───── WORKING DATA ─────
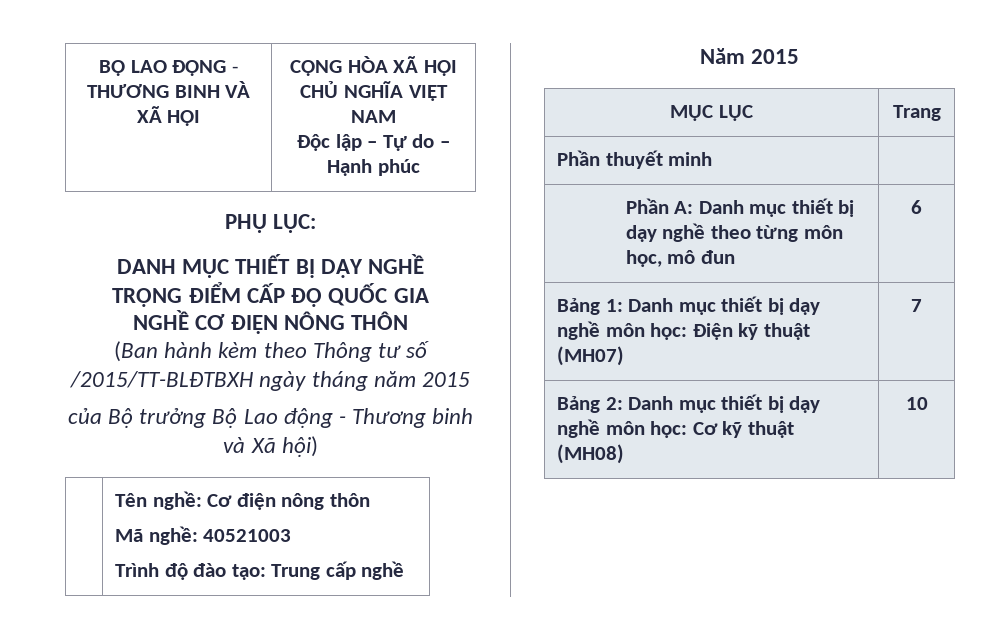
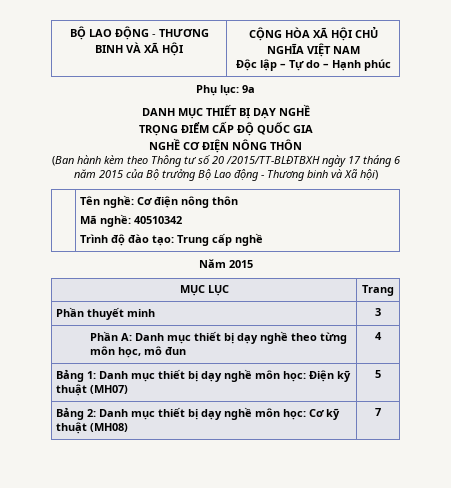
[224,214,317,233] PHỤ LỤC: -> [196,85,255,96] Phụ lục: 9a
(430, 349) none -> [211,156,224,164] 20
[311,371,368,391] tháng -> [347,155,400,167] 17 tháng 6
(470, 379) // -> (123, 174) none
[203,529,292,542] 40521003 -> [133,216,182,224] 40510342
(713, 159) none -> [375,308,381,316] 3
[911,200,922,214] 6 -> [375,332,382,340] 4
[911,299,922,312] 7 -> [375,370,381,378] 5
[905,397,928,410] 10 -> [375,408,381,416] 7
─────
## PROBLEM TO WORK ON:
All lines above must be repeated exactly, and the pictures must be omitted.

## SOLUTION TO THIS TASK:
[224,214,317,233] PHỤ LỤC: -> [196,85,255,96] Phụ lục: 9a
(430, 349) none -> [211,156,224,164] 20
[311,371,368,391] tháng -> [347,155,400,167] 17 tháng 6
(470, 379) // -> (123, 174) none
[203,529,292,542] 40521003 -> [133,216,182,224] 40510342
(713, 159) none -> [375,308,381,316] 3
[911,200,922,214] 6 -> [375,332,382,340] 4
[911,299,922,312] 7 -> [375,370,381,378] 5
[905,397,928,410] 10 -> [375,408,381,416] 7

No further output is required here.